Even Faster Web Sites

Author: Steve Souders
Publisher: O'Reilly, 2009
Pages: 254
ISBN: 978-0596522308
Aimed at: JavaScript programmers
Rating: 4
Pros: Good advice about loading scripts asynchronously
Cons: Mixed collection of topics
Reviewed by: Ian Elliot

This is a follow-on to Steve Souders' first effort to help us make our websites run faster and this time it’s a team effort. It starts off with an essay by Douglas Crockford on Ajax performance which is short and mainly about the psychology and philosophy of optimisation – consider it a scene setter for the rest of the book.

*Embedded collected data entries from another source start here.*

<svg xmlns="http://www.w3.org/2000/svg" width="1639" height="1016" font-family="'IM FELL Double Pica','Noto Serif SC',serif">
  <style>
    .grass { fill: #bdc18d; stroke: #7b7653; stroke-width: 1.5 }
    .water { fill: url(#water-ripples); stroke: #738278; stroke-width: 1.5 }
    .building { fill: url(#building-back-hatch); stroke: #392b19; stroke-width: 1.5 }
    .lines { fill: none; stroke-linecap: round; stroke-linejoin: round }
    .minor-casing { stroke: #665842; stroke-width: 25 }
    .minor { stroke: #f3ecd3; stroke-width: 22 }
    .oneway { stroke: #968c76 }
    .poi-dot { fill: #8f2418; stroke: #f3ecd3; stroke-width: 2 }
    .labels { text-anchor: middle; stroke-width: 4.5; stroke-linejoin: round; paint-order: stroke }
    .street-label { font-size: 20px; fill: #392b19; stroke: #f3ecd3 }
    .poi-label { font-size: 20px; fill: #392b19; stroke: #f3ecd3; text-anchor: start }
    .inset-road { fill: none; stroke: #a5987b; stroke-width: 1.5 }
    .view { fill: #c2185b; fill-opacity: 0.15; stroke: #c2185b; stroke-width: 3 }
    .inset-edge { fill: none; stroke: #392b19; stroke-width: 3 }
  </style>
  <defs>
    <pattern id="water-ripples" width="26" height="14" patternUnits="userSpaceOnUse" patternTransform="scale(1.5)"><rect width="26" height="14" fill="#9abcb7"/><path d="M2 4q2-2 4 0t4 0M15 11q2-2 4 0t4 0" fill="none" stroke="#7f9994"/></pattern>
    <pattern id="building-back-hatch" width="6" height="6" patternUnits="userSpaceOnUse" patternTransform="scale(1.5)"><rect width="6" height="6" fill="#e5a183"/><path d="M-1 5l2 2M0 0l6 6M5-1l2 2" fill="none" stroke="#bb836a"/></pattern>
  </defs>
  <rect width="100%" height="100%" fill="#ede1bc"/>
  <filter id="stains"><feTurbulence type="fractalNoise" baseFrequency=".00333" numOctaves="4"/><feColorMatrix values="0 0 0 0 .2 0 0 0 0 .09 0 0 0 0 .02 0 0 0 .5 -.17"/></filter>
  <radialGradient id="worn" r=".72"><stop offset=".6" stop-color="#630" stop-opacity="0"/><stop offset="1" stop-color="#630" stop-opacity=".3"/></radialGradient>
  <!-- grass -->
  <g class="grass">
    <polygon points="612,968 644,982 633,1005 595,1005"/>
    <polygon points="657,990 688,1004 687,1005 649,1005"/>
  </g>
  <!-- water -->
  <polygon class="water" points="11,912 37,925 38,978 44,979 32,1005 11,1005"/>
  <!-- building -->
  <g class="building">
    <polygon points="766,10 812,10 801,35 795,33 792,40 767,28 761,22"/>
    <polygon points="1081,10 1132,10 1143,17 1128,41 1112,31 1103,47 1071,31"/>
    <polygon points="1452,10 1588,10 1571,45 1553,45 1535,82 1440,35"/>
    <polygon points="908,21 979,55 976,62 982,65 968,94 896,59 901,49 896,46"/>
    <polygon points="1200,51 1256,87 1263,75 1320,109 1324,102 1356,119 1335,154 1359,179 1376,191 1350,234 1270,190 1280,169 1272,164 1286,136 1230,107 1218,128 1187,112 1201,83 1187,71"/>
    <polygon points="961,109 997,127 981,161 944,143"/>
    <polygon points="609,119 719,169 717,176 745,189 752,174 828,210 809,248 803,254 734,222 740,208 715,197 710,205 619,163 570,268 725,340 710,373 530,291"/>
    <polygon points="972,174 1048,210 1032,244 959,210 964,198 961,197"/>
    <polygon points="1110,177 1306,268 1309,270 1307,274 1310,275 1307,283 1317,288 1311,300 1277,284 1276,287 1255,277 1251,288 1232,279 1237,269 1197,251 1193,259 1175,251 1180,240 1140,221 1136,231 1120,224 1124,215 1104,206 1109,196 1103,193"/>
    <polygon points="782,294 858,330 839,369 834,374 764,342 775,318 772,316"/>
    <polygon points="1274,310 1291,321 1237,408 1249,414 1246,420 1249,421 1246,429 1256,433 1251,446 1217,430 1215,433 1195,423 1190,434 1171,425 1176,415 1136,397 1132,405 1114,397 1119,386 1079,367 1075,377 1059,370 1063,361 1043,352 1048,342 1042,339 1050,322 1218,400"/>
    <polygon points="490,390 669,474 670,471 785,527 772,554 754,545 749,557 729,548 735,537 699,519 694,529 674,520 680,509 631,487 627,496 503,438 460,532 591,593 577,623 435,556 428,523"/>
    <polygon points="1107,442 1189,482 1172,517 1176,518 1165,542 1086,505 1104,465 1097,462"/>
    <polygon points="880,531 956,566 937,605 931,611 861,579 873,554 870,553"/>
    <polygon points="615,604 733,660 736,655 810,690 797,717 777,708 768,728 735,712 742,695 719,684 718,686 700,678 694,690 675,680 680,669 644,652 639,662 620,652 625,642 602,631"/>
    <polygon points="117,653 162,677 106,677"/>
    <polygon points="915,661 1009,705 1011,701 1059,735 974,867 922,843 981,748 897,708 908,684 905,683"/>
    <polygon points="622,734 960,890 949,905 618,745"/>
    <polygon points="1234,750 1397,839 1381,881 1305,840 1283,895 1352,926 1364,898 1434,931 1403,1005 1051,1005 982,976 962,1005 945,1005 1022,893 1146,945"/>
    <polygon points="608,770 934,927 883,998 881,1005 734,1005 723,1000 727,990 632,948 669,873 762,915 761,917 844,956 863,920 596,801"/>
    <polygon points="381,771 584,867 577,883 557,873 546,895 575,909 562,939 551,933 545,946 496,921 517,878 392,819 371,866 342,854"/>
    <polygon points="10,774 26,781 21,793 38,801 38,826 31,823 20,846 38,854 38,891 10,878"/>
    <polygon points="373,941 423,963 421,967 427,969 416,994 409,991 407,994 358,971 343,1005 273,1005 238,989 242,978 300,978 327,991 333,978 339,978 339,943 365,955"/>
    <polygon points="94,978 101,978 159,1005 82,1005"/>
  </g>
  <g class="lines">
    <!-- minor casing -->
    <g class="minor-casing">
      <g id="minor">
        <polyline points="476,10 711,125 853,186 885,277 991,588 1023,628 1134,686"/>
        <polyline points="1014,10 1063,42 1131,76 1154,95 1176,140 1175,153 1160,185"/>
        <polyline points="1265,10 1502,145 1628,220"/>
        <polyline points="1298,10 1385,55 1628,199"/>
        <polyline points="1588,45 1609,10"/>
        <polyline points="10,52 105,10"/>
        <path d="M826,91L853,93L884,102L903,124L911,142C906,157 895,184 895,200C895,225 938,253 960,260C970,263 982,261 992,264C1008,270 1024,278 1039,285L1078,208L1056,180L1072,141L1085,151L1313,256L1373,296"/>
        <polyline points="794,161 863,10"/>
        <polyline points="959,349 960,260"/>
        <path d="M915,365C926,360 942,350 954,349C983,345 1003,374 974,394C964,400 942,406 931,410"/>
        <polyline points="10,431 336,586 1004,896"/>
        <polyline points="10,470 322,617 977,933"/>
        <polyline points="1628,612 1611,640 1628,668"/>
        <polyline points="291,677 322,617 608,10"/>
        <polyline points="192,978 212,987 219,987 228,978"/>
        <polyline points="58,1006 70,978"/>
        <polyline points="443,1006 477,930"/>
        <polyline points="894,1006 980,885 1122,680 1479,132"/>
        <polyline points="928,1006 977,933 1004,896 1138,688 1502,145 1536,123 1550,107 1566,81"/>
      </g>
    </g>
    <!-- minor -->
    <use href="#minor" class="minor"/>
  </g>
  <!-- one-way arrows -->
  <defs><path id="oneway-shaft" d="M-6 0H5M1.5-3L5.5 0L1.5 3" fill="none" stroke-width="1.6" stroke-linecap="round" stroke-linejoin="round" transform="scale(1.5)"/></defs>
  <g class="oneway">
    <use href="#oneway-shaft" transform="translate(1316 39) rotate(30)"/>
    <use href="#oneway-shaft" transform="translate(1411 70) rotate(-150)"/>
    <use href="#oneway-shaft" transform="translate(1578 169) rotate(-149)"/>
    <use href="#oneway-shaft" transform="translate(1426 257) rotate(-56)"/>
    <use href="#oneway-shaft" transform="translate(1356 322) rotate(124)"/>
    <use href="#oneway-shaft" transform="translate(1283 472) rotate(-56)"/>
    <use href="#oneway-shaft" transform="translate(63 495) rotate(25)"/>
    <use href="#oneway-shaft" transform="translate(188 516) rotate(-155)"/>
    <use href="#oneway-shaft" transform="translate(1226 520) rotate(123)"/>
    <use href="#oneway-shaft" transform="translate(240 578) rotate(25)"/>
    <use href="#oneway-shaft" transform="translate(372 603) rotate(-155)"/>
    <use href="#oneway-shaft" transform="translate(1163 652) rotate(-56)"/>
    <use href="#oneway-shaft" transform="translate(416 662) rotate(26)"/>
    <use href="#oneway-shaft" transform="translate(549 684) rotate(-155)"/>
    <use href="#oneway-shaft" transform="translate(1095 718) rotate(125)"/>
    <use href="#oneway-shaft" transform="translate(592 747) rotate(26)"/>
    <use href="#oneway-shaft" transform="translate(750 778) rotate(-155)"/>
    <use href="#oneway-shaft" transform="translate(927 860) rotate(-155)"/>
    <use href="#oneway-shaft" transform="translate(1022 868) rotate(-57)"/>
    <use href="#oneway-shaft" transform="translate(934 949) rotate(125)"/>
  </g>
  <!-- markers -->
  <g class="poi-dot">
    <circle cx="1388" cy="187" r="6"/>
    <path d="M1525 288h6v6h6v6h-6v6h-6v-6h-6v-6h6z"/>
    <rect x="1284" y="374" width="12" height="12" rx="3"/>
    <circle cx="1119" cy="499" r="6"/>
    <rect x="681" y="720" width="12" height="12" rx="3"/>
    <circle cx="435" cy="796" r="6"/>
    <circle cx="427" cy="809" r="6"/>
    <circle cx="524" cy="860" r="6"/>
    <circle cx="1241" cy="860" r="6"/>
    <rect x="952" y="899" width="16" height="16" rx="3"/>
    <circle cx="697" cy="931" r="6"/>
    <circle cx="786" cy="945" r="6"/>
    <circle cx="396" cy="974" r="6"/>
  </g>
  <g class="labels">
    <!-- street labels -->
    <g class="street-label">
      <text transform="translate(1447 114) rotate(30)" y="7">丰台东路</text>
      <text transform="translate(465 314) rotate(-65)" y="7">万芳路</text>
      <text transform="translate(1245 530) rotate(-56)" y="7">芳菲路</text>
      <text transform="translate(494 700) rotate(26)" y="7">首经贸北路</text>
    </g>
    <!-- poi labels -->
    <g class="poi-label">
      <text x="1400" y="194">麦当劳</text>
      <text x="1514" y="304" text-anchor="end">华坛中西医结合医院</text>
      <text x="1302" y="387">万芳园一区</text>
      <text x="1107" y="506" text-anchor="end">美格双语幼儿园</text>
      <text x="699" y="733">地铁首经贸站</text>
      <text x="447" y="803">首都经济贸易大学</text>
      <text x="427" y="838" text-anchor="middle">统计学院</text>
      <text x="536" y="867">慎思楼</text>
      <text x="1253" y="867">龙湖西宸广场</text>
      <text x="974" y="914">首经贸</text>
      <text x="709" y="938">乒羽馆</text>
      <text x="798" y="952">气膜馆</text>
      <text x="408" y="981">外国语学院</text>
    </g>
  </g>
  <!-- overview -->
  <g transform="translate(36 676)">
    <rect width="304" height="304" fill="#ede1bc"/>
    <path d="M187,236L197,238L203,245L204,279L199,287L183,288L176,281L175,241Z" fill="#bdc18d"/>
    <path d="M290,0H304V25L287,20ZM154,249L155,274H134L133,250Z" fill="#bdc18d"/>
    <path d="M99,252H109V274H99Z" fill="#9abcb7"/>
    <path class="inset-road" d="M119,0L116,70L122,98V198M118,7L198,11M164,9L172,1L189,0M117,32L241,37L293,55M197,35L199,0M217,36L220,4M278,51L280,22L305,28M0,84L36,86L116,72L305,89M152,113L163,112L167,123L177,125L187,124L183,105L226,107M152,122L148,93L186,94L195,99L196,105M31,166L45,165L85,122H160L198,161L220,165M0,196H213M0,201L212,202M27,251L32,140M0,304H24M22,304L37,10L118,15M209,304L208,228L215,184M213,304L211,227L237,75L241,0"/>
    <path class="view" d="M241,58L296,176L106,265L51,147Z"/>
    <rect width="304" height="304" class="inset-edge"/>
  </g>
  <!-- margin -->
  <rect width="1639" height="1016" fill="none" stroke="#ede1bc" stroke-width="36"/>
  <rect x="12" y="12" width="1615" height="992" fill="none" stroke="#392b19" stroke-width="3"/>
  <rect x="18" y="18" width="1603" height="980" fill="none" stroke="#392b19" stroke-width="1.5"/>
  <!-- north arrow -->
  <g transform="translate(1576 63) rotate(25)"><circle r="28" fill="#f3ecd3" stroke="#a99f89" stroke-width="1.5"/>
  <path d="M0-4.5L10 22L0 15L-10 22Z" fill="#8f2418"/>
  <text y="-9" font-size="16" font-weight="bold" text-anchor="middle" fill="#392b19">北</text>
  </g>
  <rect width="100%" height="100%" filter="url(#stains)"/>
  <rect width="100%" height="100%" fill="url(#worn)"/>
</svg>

After this the chapters focus on very particular ways in which time can be wasted as a web page loads. The second chapter considers latency, how to measure it and how to reduce it. Then we have an essays on how to split the downloading of initial resources, script downloading without blocking, synchronising script execution, inline scripts, efficient JavaScript, using Comet, problems with Gzipp, optimising images, tricks with domains, flushing, using or rather not using Iframes and finally simplifying CSS selectors. The book then considers some tools most of which should be well known to any JavaScript programmer.

This is a very slim book and while evidence is presented that some of the techniques presented do work much is left unquantified. As a result it is often difficult to know where to expend any effort on optimisation. In addition some of the essays go through a set of different ways of achieving a speed up only then to strongly recommend a single solution. This isn’t all bad however as it's amazing what you can learn simply by following how JavaScript can be made to do things it was never designed to.

In the main all of the techniques discussed are “small” and at the level of “tinkering” with the way things work. There are few architectural insights into how to organise a web application and perhaps this reflects the state of the art rather than the book. We clearly need some better tools and some better development environments for JavaScript that help the programmer select the best ways of implementing things. The book does touch on new technologies such as Google Gears, the Web Worker API, Microsoft’s Doloto system and Comet – but these are not central themes. This said the central themes – avoiding blocking, using efficient JavaScript and minimising the cost of using resources such as images and CSS – are important at the moment.

The book is worth its price just for the discussion of loading scripts asynchronously. It also happens to be a very good read if you are “into” JavaScript.